A few weeks back I covered a little bit about what it is like to be a Christian and live under religious persecution in North Korea.  Today Front Page Mag.com has a nice interview with David Hawk, a former director of Amnesty International in the USA. 

FP: How can we help those who are persecuted because of religion in North Korea? What do you recommend US policy should be toward this issue? How can it help the oppressed?

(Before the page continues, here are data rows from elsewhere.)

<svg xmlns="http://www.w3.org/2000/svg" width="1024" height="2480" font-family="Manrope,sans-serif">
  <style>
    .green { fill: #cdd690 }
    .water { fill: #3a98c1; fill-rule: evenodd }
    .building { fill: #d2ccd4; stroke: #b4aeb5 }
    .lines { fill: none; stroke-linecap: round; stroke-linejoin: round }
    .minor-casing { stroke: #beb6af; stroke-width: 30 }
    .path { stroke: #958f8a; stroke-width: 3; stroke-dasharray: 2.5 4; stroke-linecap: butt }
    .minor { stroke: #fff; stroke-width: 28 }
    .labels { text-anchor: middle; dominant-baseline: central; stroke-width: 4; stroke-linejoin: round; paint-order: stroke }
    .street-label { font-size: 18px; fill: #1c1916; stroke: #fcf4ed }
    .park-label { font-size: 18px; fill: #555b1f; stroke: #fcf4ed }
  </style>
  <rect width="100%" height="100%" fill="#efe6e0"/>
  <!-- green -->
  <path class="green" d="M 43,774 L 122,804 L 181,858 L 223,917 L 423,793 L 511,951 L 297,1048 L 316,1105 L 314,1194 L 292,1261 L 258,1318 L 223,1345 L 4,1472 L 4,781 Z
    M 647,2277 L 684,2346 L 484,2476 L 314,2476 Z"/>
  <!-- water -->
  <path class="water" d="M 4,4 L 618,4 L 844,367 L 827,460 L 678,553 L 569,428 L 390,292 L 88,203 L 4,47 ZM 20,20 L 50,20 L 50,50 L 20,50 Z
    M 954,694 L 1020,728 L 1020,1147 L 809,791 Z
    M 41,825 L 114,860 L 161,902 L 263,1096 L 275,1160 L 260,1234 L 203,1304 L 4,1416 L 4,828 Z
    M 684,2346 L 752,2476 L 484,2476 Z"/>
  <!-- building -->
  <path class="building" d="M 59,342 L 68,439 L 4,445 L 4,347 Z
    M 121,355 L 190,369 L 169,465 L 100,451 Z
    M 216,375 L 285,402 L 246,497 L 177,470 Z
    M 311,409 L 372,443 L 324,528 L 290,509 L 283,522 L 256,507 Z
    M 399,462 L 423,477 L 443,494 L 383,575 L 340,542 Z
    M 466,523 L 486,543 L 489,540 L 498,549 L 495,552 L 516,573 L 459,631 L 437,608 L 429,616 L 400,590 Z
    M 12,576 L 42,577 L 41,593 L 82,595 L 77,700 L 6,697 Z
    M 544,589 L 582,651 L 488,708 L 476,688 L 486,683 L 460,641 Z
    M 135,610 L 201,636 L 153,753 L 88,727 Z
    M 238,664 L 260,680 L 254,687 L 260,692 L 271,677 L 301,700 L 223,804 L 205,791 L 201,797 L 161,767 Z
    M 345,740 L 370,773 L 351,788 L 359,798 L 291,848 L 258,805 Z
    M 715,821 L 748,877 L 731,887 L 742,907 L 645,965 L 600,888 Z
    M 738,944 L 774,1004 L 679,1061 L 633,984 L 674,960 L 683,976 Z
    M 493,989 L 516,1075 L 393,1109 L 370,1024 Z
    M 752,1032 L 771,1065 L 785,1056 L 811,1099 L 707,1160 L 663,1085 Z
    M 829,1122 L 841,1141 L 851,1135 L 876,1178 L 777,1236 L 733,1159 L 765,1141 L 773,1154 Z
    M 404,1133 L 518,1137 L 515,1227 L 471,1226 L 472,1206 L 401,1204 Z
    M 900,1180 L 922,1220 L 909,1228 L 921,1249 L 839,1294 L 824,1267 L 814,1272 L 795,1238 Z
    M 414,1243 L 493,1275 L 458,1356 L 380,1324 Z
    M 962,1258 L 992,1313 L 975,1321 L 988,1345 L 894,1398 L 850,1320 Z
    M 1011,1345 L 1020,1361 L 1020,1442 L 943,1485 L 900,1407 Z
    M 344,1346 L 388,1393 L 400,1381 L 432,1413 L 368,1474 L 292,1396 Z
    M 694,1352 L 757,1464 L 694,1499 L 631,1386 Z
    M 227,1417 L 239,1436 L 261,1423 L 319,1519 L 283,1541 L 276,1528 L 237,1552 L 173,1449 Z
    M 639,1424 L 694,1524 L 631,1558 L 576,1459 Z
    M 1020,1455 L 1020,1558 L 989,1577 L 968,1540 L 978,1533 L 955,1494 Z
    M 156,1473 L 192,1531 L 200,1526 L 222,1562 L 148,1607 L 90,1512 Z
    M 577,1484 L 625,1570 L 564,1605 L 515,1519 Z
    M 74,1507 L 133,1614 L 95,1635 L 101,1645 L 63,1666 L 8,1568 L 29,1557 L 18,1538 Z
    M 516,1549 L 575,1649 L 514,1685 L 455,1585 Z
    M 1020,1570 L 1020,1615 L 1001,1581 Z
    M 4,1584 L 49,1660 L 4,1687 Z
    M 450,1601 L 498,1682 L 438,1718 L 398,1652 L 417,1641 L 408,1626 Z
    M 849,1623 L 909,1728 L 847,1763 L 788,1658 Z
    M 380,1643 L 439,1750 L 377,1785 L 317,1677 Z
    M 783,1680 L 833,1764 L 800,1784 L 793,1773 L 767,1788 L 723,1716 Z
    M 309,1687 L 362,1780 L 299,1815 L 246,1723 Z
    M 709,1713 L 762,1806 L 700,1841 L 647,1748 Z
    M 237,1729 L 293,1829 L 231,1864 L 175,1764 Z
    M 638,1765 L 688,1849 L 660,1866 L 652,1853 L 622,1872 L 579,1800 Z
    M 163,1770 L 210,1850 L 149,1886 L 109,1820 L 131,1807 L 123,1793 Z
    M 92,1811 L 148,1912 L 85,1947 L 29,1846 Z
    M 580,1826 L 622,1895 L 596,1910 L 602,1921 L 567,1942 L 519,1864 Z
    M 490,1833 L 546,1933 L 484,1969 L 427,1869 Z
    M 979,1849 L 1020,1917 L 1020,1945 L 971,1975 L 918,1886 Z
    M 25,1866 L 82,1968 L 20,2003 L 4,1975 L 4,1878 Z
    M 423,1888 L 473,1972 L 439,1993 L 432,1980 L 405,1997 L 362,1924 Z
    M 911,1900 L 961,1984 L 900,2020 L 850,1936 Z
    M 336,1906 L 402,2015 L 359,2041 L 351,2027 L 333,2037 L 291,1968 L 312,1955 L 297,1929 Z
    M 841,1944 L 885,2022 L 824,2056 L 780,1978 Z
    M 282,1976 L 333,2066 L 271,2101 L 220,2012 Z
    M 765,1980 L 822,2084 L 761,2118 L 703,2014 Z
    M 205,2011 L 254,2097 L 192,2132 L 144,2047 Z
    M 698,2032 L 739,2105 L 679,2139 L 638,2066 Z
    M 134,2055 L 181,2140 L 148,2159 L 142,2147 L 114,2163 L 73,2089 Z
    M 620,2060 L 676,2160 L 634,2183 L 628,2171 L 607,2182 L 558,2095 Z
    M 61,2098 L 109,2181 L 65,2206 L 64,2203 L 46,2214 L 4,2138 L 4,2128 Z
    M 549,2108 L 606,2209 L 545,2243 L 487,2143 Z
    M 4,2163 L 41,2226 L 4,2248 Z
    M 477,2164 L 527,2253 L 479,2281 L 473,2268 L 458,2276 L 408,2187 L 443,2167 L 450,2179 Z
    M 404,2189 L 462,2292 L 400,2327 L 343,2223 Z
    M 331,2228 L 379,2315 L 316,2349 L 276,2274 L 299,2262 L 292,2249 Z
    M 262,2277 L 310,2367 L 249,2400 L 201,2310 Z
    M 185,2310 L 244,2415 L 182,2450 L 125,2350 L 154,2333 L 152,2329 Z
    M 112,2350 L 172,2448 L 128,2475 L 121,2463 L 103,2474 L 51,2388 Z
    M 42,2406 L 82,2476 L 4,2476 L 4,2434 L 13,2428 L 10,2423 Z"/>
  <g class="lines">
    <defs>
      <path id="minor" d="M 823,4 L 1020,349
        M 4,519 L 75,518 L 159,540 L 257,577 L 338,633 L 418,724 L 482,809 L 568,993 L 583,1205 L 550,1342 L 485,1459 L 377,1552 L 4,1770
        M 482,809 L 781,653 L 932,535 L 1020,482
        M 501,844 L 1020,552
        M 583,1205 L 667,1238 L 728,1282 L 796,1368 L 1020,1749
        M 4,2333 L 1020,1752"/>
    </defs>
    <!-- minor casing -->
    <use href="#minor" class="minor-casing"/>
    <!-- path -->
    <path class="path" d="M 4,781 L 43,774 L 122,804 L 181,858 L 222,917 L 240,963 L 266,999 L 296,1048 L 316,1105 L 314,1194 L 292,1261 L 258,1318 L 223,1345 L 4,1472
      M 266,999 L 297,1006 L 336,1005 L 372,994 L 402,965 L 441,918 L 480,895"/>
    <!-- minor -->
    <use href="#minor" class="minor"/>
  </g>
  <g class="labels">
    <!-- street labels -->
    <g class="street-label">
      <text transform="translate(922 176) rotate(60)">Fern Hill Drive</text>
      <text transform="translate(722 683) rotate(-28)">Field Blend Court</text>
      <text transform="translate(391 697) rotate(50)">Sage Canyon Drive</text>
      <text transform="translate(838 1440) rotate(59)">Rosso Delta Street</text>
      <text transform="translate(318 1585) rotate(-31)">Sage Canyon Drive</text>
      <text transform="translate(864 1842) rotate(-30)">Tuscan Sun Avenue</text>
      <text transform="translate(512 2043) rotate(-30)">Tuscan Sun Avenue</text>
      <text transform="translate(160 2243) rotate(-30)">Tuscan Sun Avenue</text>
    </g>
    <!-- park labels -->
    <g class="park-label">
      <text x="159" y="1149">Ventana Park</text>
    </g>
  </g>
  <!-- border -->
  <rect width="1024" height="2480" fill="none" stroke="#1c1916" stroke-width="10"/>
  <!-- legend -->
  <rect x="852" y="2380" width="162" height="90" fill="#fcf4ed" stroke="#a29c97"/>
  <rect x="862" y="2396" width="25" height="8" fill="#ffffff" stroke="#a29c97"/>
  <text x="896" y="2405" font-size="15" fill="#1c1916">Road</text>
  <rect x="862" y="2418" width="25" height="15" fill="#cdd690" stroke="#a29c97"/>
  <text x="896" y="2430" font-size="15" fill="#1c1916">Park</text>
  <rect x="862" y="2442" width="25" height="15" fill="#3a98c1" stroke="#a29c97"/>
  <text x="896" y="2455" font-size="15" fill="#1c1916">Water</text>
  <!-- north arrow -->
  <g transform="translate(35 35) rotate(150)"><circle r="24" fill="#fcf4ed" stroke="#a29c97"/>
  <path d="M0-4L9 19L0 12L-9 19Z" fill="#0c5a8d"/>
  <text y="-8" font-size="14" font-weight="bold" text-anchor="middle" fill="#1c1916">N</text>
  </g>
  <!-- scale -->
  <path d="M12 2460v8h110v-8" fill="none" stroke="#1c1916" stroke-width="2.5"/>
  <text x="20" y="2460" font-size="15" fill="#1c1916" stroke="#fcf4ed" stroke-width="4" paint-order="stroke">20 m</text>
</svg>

Hawk: Several things: most immediately, US citizens should press both the Executive Branch and the Congress to fully implement the North Korean Human Rights Act of 2004. That Act has many modest but concrete steps that can be taken. Unfortunately it is not being implemented. Secondly, NGOs that seek to raise human rights issues about North Korea, groups such as the US Committee for Human Rights in North Korea, desperately need financial support. US policy-wise, in the longer run, or larger geo-political picture, with the exception of famine relief or Nunn-Lugar type expenditures for the dismantlement of North Korea’s nuclear weapons materials and programs, economic assistance – bilateral or such multi-lateral assistance as the US can influence – such as loans or grants from USAID, the World Bank or ADB, the IMF or access to US markets and investments should be conditioned on North Korean human rights improvements, starting with cooperation with the ICRC and UN human rights officials. If North Korea wants to remain the juche version of the “hermit kingdom” there is little the outside world can do. However, if North Korea wants to join the international community and economy of the 21st century, then the international community can insist that North Korea begin to seriously comply with the international human rights norms and standards of the modern world, including freedom of thought, consience, religion and belief.